Work task: The answer should hold only the line with "business to get" and each line after it through the last line of the material, exactly.

Input data:
----

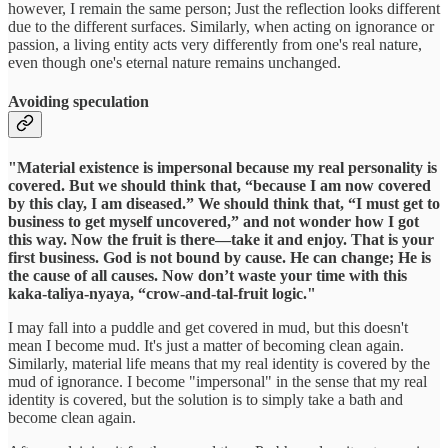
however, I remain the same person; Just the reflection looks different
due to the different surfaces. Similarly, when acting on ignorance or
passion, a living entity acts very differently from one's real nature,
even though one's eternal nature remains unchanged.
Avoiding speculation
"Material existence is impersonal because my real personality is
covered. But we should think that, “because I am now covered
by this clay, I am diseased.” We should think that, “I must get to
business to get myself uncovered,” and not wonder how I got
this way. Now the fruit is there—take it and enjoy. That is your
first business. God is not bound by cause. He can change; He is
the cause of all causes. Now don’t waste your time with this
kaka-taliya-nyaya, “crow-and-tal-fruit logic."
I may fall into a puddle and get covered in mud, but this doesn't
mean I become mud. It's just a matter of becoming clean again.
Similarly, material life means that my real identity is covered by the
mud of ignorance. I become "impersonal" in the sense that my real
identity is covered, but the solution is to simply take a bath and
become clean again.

----

Answer:
business to get myself uncovered,” and not wonder how I got
this way. Now the fruit is there—take it and enjoy. That is your
first business. God is not bound by cause. He can change; He is
the cause of all causes. Now don’t waste your time with this
kaka-taliya-nyaya, “crow-and-tal-fruit logic."
I may fall into a puddle and get covered in mud, but this doesn't
mean I become mud. It's just a matter of becoming clean again.
Similarly, material life means that my real identity is covered by the
mud of ignorance. I become "impersonal" in the sense that my real
identity is covered, but the solution is to simply take a bath and
become clean again.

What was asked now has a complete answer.